↓
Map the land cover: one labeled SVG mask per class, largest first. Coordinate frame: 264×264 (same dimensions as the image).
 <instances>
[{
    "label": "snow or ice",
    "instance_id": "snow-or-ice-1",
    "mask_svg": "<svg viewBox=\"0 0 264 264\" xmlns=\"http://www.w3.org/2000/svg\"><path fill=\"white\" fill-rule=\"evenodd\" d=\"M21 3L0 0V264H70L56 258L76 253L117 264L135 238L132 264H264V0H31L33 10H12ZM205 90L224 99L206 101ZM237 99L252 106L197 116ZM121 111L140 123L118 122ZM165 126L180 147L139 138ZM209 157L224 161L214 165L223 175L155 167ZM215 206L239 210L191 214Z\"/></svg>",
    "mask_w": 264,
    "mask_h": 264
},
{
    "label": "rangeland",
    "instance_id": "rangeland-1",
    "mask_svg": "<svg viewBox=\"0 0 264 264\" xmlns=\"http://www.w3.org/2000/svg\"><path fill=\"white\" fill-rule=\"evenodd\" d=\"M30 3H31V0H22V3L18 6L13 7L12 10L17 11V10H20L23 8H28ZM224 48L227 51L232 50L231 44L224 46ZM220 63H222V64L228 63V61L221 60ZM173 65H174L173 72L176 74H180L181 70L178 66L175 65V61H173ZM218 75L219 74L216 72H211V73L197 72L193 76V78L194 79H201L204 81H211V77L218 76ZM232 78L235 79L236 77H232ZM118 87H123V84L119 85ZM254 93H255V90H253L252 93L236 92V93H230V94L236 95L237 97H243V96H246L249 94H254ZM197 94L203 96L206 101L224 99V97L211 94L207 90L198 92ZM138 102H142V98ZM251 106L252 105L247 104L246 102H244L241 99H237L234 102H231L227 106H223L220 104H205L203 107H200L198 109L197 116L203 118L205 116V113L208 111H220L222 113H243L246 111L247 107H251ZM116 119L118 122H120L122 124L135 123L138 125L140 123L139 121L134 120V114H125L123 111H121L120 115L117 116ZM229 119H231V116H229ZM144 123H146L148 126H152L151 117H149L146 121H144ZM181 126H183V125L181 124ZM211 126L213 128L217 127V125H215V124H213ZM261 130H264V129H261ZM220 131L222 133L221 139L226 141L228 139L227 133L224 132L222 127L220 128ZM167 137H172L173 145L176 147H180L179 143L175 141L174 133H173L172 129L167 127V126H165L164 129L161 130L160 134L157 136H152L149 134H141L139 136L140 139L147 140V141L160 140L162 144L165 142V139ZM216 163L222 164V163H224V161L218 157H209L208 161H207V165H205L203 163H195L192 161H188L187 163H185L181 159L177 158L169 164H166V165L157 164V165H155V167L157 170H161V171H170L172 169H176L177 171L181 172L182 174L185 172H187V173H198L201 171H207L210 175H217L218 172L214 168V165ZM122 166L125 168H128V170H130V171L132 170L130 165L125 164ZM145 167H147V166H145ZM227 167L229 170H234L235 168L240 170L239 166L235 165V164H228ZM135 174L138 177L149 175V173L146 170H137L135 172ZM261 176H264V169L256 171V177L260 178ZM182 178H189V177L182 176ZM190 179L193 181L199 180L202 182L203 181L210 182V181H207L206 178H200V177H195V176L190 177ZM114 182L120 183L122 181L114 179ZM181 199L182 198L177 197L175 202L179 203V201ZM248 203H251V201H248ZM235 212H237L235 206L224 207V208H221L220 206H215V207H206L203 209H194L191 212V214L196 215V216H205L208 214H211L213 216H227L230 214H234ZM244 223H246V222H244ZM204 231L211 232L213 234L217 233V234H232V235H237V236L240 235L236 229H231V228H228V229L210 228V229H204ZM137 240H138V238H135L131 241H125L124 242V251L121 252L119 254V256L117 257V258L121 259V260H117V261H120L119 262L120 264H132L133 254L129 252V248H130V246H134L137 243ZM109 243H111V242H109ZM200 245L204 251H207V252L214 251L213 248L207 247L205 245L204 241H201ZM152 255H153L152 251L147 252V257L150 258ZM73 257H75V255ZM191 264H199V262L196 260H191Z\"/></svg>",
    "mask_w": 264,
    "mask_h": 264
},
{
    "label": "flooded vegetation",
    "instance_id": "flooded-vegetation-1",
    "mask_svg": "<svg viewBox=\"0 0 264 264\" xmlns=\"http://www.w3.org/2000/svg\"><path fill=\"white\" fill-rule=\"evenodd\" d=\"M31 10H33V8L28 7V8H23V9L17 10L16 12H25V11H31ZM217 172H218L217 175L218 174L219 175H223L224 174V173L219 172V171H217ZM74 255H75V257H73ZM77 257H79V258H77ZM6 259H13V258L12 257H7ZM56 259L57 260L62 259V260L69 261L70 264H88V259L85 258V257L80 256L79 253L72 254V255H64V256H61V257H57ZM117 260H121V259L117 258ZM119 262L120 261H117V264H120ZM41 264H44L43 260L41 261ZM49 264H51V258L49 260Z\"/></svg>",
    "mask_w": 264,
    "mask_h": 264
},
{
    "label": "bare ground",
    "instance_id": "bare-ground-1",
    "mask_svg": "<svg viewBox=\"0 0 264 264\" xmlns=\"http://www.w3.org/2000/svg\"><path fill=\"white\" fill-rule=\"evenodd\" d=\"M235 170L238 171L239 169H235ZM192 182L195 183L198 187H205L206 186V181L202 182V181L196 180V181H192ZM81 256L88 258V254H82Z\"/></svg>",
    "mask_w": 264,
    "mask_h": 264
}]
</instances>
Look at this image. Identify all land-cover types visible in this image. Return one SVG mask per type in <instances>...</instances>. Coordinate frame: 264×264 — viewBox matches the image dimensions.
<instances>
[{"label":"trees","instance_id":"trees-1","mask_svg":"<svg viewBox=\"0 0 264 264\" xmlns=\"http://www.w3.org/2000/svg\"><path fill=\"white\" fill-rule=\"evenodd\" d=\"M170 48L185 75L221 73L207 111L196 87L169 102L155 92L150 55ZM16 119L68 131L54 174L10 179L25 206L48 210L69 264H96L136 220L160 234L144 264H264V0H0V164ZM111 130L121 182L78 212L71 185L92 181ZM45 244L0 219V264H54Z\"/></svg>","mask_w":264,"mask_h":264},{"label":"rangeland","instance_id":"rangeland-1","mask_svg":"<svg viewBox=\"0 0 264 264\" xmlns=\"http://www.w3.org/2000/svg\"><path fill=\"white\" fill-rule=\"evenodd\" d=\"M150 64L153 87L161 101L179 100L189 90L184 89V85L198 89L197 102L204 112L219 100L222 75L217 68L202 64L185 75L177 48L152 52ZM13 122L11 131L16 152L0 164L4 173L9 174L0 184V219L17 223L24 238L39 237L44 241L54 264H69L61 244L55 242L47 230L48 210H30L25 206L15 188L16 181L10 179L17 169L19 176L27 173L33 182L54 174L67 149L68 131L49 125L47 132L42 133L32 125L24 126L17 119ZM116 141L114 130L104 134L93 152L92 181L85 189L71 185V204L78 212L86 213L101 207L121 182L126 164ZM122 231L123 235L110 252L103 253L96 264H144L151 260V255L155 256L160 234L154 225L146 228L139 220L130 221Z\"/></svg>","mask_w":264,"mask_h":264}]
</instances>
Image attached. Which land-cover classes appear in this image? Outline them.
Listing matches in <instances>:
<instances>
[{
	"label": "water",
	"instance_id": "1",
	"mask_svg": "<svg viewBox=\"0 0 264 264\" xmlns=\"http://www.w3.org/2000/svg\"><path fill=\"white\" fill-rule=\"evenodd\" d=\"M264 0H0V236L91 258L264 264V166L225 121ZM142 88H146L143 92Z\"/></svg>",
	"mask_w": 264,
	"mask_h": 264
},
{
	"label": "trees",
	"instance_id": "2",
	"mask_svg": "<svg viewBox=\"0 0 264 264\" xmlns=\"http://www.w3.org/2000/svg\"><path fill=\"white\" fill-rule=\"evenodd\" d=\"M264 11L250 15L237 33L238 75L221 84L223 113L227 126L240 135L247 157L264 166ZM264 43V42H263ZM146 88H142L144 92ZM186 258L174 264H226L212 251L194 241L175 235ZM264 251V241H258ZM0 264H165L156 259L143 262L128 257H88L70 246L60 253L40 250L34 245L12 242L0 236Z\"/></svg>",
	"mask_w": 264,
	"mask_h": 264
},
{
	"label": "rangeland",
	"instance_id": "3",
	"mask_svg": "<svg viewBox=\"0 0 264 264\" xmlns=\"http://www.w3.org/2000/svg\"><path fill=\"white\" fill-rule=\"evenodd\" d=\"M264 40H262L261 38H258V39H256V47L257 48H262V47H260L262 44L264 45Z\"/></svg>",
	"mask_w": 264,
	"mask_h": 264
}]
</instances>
↑
挑战题:
在上面的记录中找出所有含有单词“this”的行，并将这些行完整抄写下来。

练习解答:
Look at this image. Identify all land-cover types visible in this image. Return one SVG mask per type in <instances>...</instances>. Coordinate frame: 264×264 — viewBox matches the image dimensions.
Image attached. Which land-cover classes appear in this image? Outline them.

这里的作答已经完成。